**AIM OF THE EXERCISE**
Pick out all lines with the word "tail" from the records that follow.

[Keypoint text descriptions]
--- START ---

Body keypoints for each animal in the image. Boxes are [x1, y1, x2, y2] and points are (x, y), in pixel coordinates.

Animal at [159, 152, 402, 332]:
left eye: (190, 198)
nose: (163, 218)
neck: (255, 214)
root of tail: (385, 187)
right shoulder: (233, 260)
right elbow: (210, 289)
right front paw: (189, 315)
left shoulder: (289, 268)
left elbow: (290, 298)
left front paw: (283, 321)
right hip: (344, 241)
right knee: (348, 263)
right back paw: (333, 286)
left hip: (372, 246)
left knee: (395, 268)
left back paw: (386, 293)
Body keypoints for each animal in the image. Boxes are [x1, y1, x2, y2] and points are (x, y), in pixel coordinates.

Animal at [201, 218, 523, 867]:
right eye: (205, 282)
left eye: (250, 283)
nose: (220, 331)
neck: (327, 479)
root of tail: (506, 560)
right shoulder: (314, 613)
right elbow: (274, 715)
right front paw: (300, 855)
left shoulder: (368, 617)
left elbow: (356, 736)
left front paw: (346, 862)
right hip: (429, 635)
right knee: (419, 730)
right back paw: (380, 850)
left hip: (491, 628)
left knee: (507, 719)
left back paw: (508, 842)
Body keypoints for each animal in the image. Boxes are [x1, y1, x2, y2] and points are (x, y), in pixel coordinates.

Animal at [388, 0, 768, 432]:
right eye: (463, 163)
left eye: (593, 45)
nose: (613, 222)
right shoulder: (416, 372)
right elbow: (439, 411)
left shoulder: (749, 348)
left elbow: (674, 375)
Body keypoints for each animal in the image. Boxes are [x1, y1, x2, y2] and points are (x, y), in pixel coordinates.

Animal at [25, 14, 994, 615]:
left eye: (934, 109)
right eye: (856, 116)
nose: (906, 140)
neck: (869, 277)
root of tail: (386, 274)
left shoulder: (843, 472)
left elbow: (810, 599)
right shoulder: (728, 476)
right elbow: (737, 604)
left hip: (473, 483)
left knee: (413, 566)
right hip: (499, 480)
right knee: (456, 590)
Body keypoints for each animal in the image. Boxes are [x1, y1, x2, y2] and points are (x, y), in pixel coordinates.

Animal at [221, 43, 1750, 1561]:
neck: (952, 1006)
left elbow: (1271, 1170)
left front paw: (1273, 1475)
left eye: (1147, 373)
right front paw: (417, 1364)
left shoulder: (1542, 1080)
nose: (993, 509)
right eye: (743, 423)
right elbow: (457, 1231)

--- END ---

**TASK RESULT**
root of tail: (385, 187)
root of tail: (506, 560)
root of tail: (386, 274)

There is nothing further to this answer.